Roche will partner with Alnylam Pharmaceuticals to study a promising new treatment for high blood pressure, becoming the latest large drugmaker to commit in a big way to the often lengthy and expensive process of developing new medicines for the heart.
Through a deal announced Monday, Roche will pay Alnylam more than $300 million upfront to share rights to the experimental treatment, called zilebesiran. The Swiss pharmaceutical company will also fund the majority of the costs for a large clinical trial to test whether zilebesiran can lower the risk of dangerous cardiovascular events like heart attacks and strokes.
“With this collaboration, we now can develop zilebesiran in a more robust way, allowing us to have cardiovascular outcomes data in hand at launch to ensure results relevant not only for health authorities but also for access and clinical practice in order to ultimately reach as many patients as possible,” Alnylam CEO Yvonne Greenstreet said in a statement.
Alnylam, which specializes in medicines that target RNA rather than proteins, has been studying zilbesiran in people with mild or moderate hypertension. Two Phase 2 studies are currently ongoing, with initial data expected in “mid-2023” for the first and early next year for the second.

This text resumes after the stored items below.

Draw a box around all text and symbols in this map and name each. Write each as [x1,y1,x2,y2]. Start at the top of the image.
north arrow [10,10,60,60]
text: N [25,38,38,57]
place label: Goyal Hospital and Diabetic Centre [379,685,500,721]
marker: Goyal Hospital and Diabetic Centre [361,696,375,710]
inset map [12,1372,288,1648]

While Alnylam has successfully brought four drugs to market on its own, they all treat rare diseases that affect between a few thousand to tens of thousands of people. Hypertension is estimated to affect more than 1 billion people globally, and would require a far larger commercial infrastructure to support an approved drug.
Roche, with its global reach, can more easily provide that kind of marketing muscle. The company’s medical devices arm sells several cardiac tests for diagnosing heart failure, for instance.
Alnylam has made a similar calculation in the past, licensing a cholesterol drug to The Medicines Company that is now sold by Novartis as Leqvio.
The biotech will retain rights to co-commercialize and share profits on zilbesiran in the U.S., while granting Roche an exclusive license to the medicine outside of the country. Alnylam could receive additional payments if certain development, regulatory and sales milestones are met. All told, the deal could be worth as much as $2.8 billion, the companies said.
Paul Matteis, an analyst at the investment bank Stifel, described the deal terms as “solid, but not earth-shattering” in a note to clients, which he attributed the costs of development and the U.S. rights Anylam held onto.
“To some, explicit plans for a [cardiovascular outcomes study] pre-approval might be disappointing as it means zilebesiran probably won’t be on the market until the late 2020s,” Matteis wrote. “However, for maximizing the value of the asset, this strategy makes sense.”
Outcomes studies typically involve thousands of participants and need to run for many years to determine whether a drug like zilebesiran reduces heart risk. While those factors make them especially expensive, the data they deliver, if positive, are viewed as essential for convincing doctors to prescribe a new medicine and for insurers to cover it widely.
In a presentation Monday, Alnylam indicated the outcomes trial for zilebesiran would likely enroll people with hypertension that remains uncontrolled despite other treatment and who are at high cardiovascular risk.
Roche’s investment in zilebesiran stands apart from its usual areas of research but comes as more pharma companies, after years of prioritizing cancer and immune disease medicines, recommit to the heart. Novartis bought The Medicines Company to gain access to Leqvio, while Bristol Myers Squibb bought the biotech Myokardia for a heart failure treatment now approved as Camzyos.
Amgen, which has struggled to sell a high cholesterol therapy called Repatha, is investing heavily in a drug that could offer a new way to lower heart risk. Merck & Co., meanwhile, is touting a return to cardiovascular drug research as it plans beyond the late-decade expiration of patents protecting its cancer drug blockbuster Keytruda.